On the technicalities, that’s true. But in the larger sense, it’s not. Gangs may not be going global in order to secure new turf, but that doesn’t mean that none of them are transnational in nature. Andrew Papachristos, a bright young researcher at the University of Chicago, pointed this out nearly two years ago in FOREIGN POLICY:
[V]ery little evidence suggests that gang proliferation is associated with calculated entrepreneurial ambitions. A more plausible explanation is that when people move, they take their culture with them. […]
In a recent survey of more than 1,000 gang members, the National Gang Crime Research Center found that about 50 percent of gang members believed that their gang had international connections. Analysis conducted by this author suggests the rate is considerably higher for Hispanic (66 percent) and Asian (58 percent) gang members, who are more likely to be immigrants.

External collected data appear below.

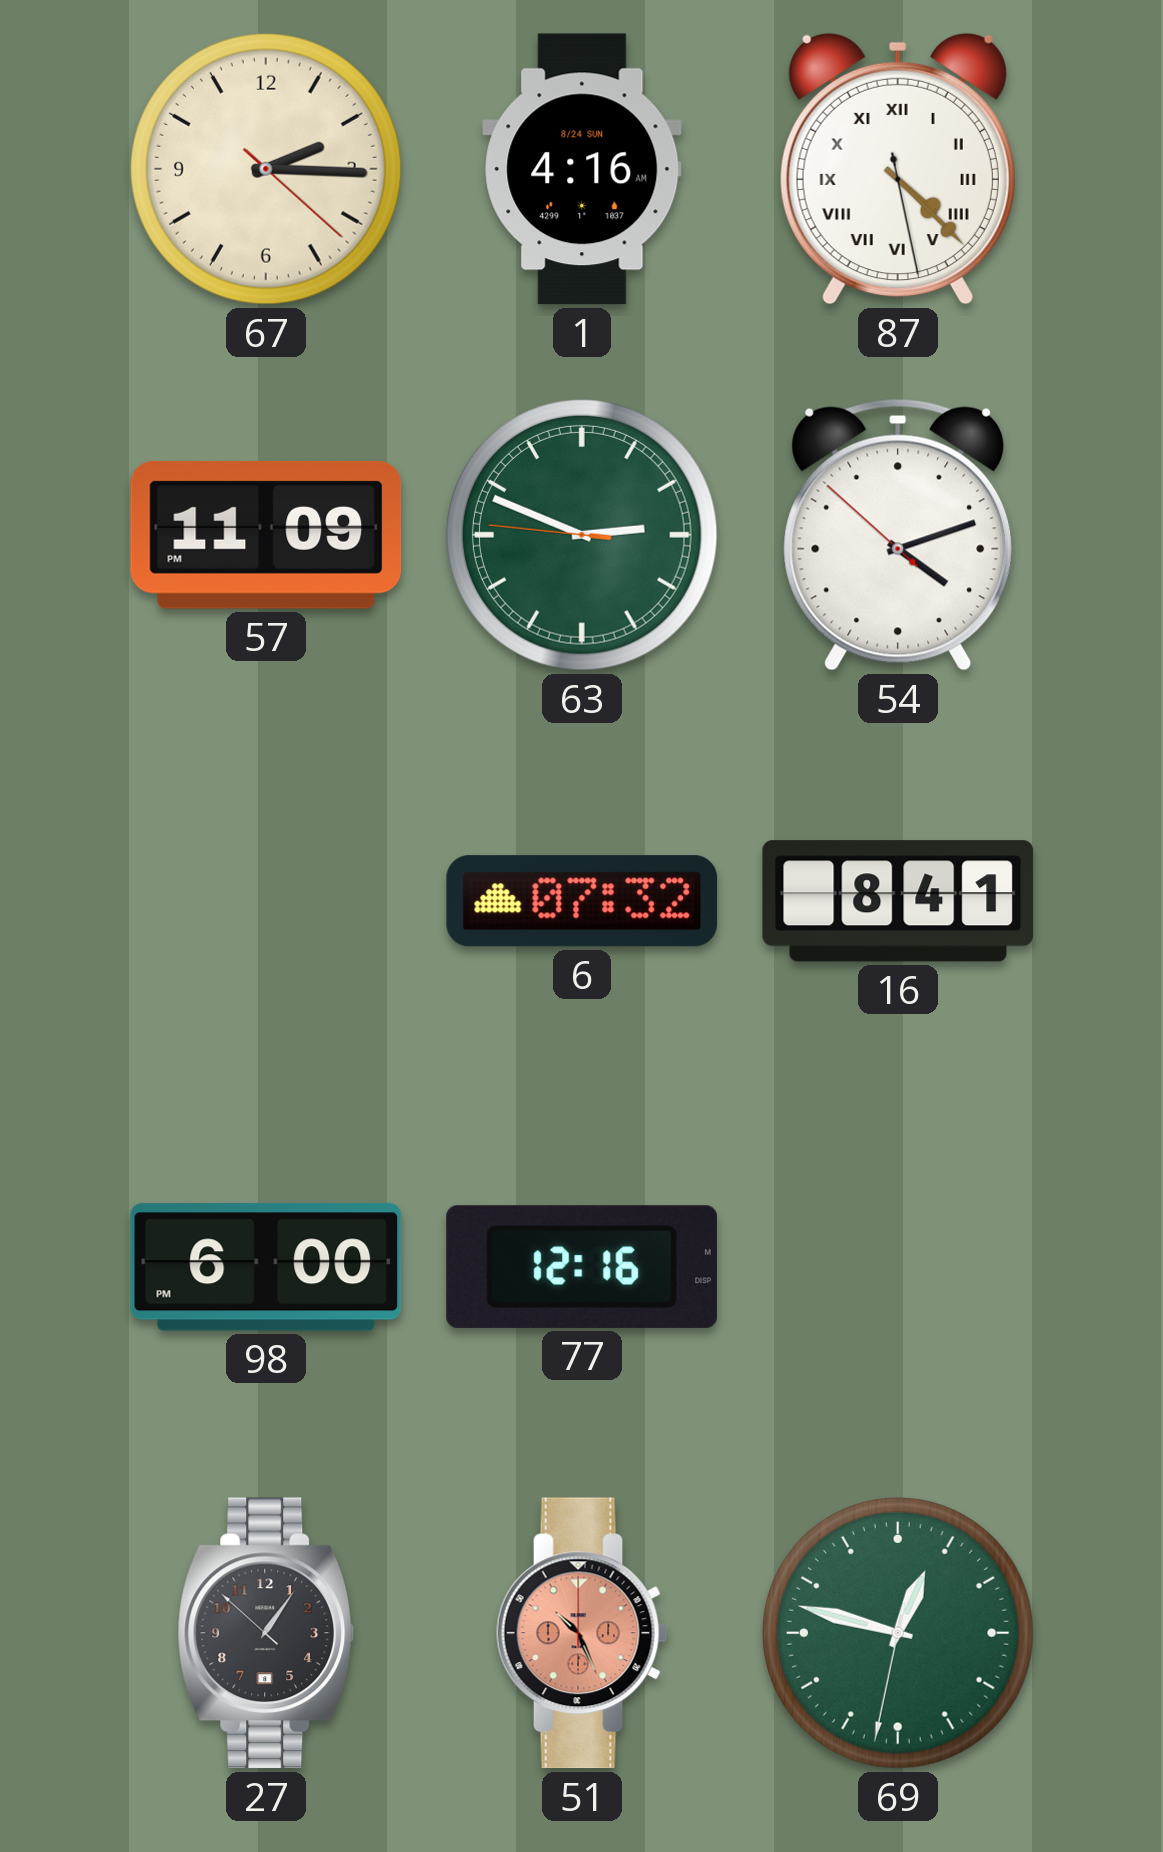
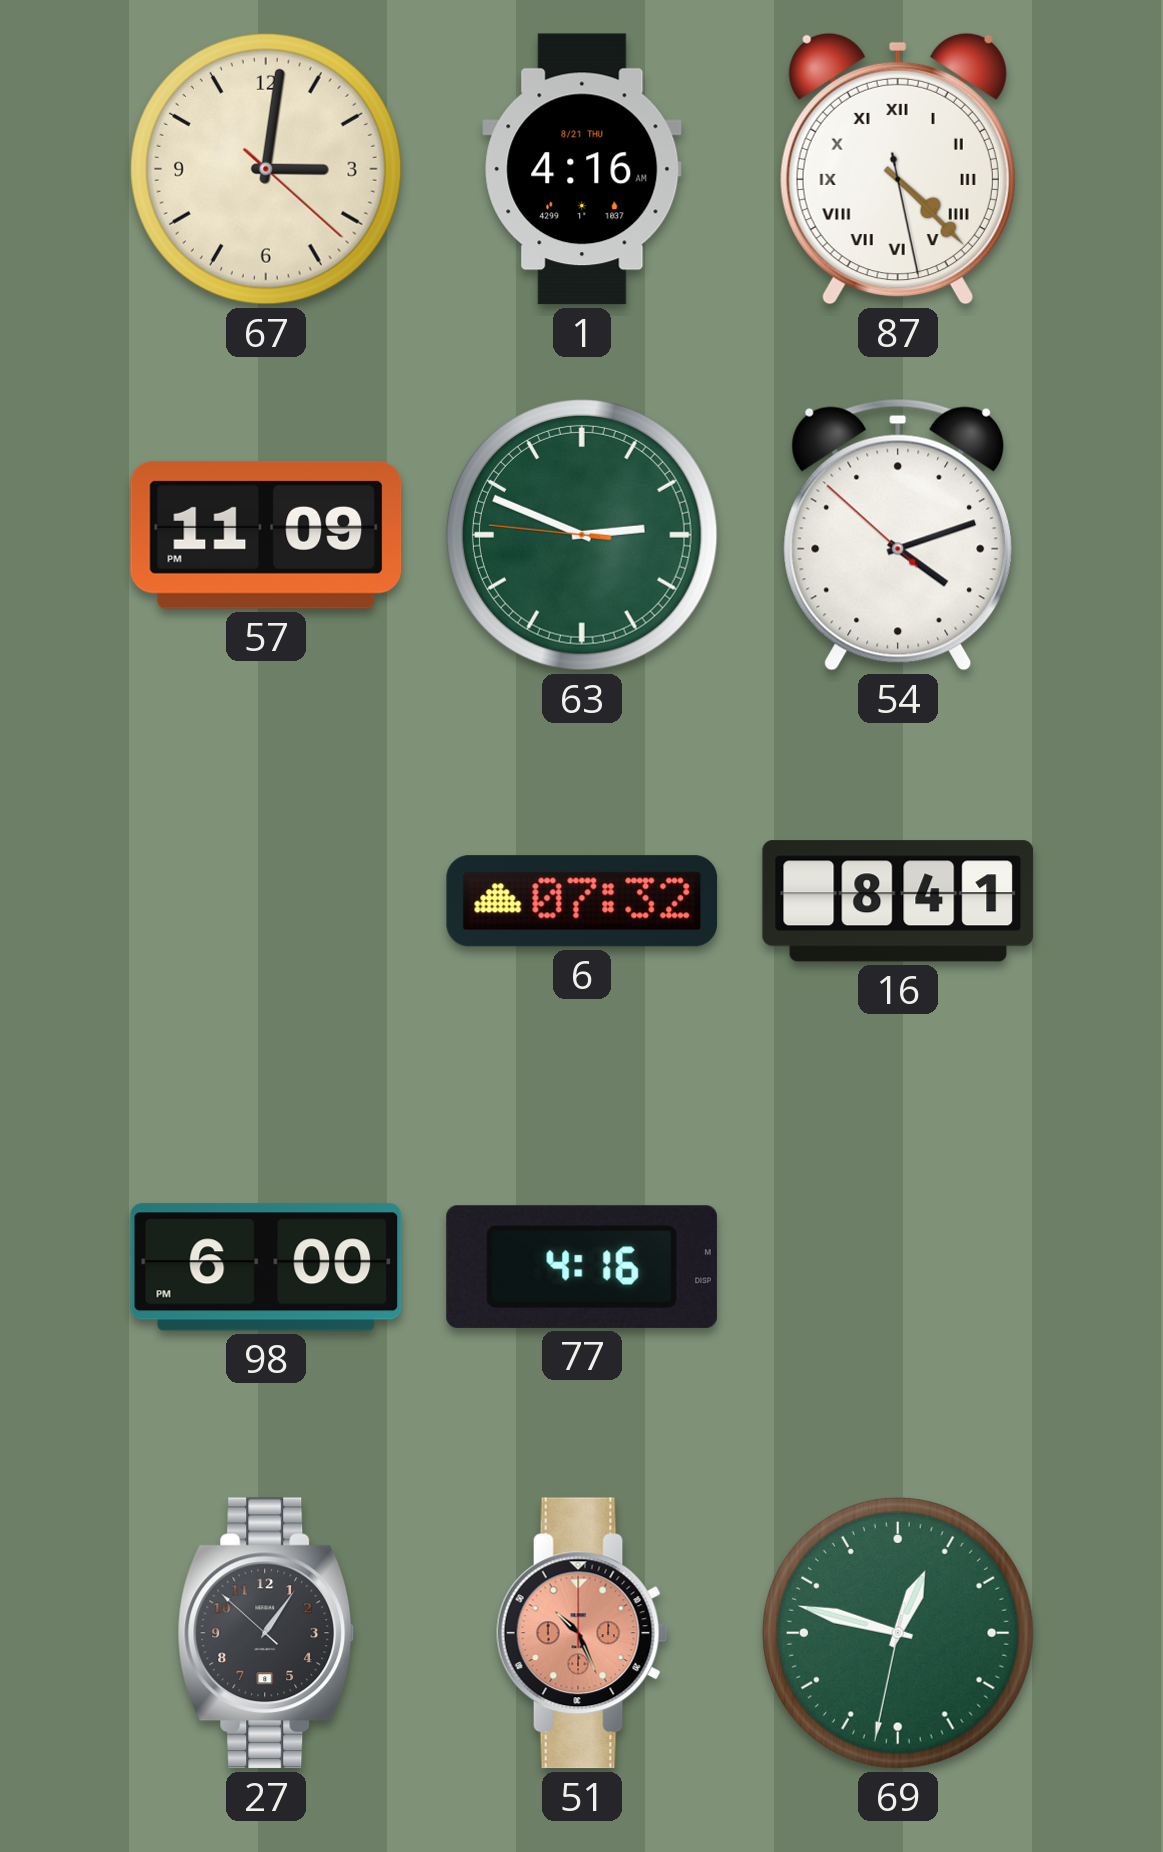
67: 2:15 -> 3:01
1 date: 8/24 SUN -> 8/21 THU
77: 12:16 -> 4:16
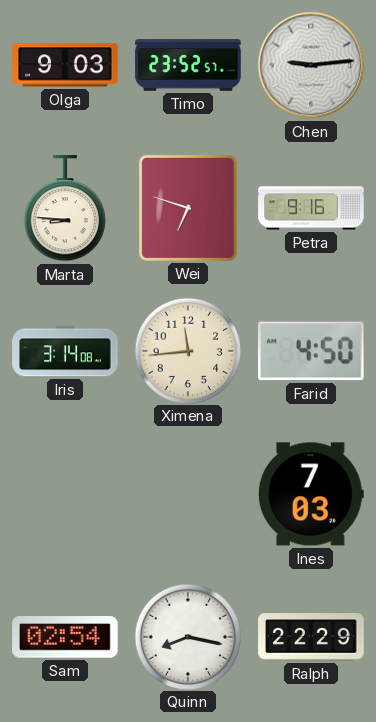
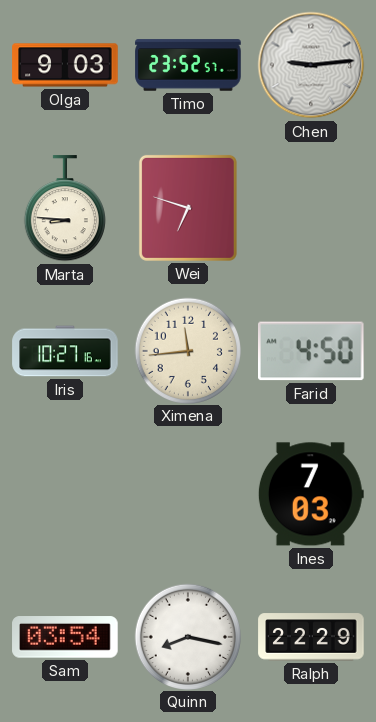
Petra: 9:16 -> none
Iris: 3:14 -> 10:27
Sam: 02:54 -> 03:54
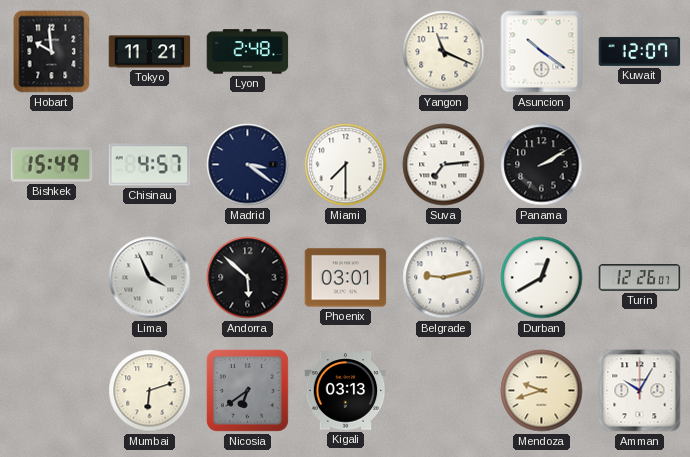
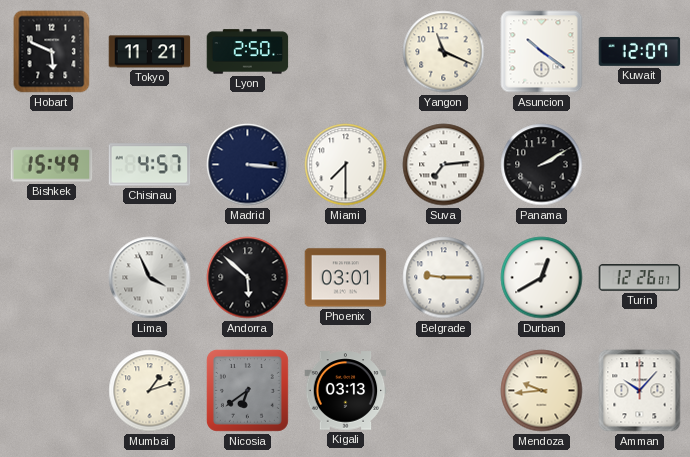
Hobart: 9:59 -> 5:49
Lyon: 2:48 -> 2:50
Madrid: 3:21 -> 3:16
Belgrade: 9:13 -> 9:15
Mumbai: 6:12 -> 1:12
Mendoza: 9:42 -> 9:44
Amman: 10:05 -> 10:07
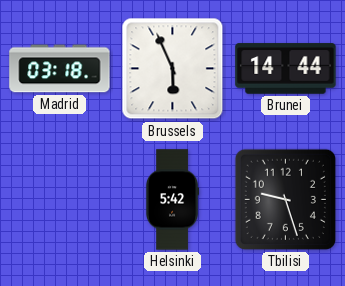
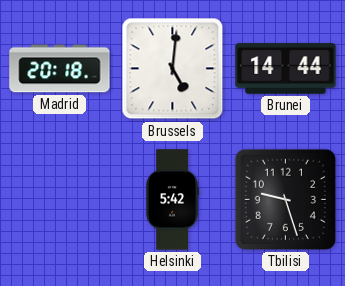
Madrid: 03:18 -> 20:18
Brussels: 5:56 -> 5:01
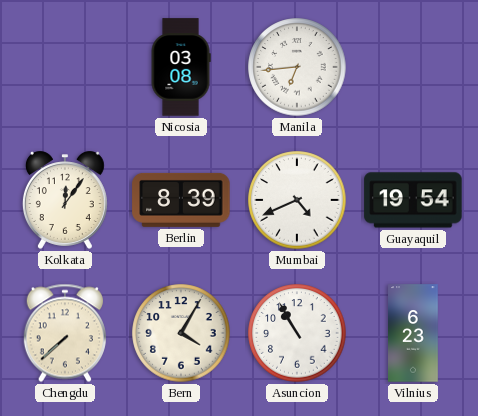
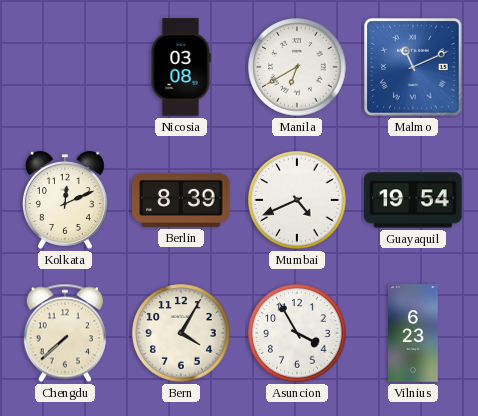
Manila: 6:44 -> 6:40
Malmo: none -> 11:11
Kolkata: 12:06 -> 12:11
Asuncion: 10:55 -> 3:55
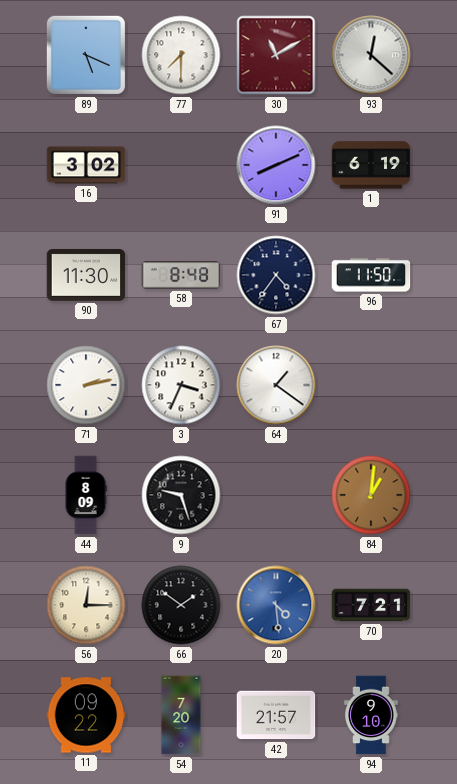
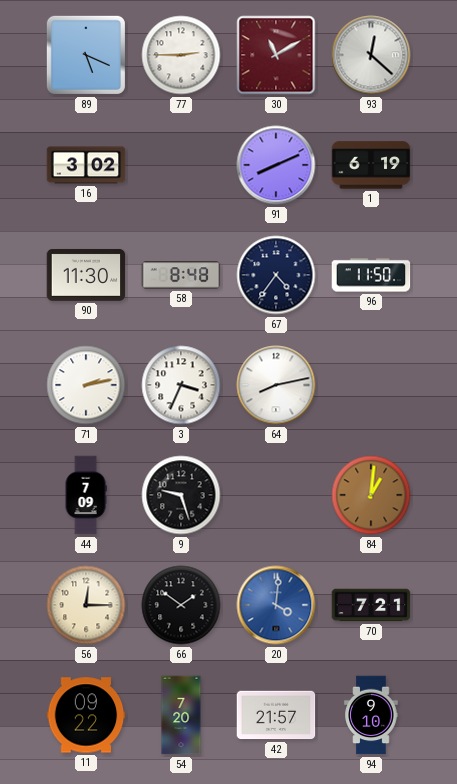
77: 7:30 -> 2:45
64: 1:21 -> 8:13
44: 8:09 -> 7:09
20: 4:29 -> 4:01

The movement of gang members overseas not only spreads gang culture but also helps to establish links between gang members in different countries. When Lito, a member of Hector’s Latin Kings gang, ran into trouble with the law in Chicago, his family sent him to live with an aunt in Mexico. There, he quickly became a go-between for gang members in the United States looking to avoid detection and for Mexican immigrants searching for jobs in the United States. The Latin Kings, in fact, turned these connections into a lucrative business by manufacturing fake ID cards. A 1999 investigation of several Latin Kings recovered 31,000 fraudulent IDs and travel documents.